- Estratto del documento:
────────

Posts Tagged ‘Giacomo Sartori’

Note di lettura: “Baco” di Giacomo Sartori.

9 febbraio 2020
Luigi Preziosi.

La produzione più recente di Giacomo Sartori, con la sola eccezione del romanzo Sono Dio, è improntata all’esplorazione, condotta privilegiando toni partecipi ed insieme oggettivi, di condizioni esistenziali di segregazione e di confinamento. Così è in Rogo, in cui le tre protagoniste sono materialmente o psicologicamente prive di libertà, così in Cielo nero, in cui la prigionia di Galeazzo Ciano, rinchiuso nel carcere di Verona in attesa della morte, si fa metafora di altre privazioni di libertà, meno storicamente note, ed anche in Sacrificio, dove un arcigno paesaggio alpino restringe gli orizzonti spirituali dei giovani protagonisti.

────────

(Dati estratti da una raccolta)
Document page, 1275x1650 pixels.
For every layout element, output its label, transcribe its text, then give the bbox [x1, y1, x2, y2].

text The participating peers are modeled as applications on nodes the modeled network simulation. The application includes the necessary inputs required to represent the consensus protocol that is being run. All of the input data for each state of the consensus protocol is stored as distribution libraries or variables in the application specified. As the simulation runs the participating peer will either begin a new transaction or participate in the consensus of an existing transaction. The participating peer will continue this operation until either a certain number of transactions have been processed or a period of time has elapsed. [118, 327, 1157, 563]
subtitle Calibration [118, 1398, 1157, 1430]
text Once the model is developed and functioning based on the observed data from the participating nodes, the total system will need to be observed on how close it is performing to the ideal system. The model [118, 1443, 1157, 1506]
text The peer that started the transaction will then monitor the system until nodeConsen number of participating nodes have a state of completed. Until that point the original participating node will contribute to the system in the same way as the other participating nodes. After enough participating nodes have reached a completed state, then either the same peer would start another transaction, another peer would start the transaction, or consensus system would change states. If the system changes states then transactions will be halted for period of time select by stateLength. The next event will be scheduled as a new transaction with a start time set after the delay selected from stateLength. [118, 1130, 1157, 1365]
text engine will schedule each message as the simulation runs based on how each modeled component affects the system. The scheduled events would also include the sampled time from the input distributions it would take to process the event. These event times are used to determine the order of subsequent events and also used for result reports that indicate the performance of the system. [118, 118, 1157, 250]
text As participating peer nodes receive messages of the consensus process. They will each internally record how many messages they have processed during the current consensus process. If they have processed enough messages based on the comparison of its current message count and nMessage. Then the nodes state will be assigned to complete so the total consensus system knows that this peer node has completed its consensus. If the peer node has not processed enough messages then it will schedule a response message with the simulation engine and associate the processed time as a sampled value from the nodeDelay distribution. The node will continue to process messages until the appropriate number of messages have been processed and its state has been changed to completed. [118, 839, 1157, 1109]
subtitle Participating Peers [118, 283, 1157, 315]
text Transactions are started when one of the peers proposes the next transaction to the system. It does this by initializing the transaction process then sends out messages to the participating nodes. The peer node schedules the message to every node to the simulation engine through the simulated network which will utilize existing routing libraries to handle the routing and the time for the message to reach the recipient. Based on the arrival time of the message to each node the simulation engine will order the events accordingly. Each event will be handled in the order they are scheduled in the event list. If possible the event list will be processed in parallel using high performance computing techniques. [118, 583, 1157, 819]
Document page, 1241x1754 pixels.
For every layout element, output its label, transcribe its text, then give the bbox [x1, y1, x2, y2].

────────

- Compiti ed esercizi:
(1) Rispondi a queste domande sulle note di lettura su «Baco»:
(a) In che data sono uscite le note?
(b) Quale romanzo di Sartori fa eccezione tra le sue opere più recenti?
(c) In quale carcere è rinchiuso Galeazzo Ciano in Cielo nero?
(2) Scrivi il seguito delle note di lettura su «Baco», partendo dal punto in cui si fermano.

- Risposte agli esercizi:
(1)
(a) Il 9 febbraio 2020.
(b) Sono Dio.
(c) Nel carcere di Verona.

(2)
Anche il protagonista di Baco (Exorma, 2019) vive una condizione di separazione, non claustrofobica, come alcuni dei personaggi dei romanzi citati, ma certamente di isolamento interiore. Si tratta di un ragazzino di dieci anni, di cui non è rivelato il nome, affetto da sordità, iperattivo, a volte protagonista di intemperanze che si manifestano soprattutto in ambito scolastico. (more…)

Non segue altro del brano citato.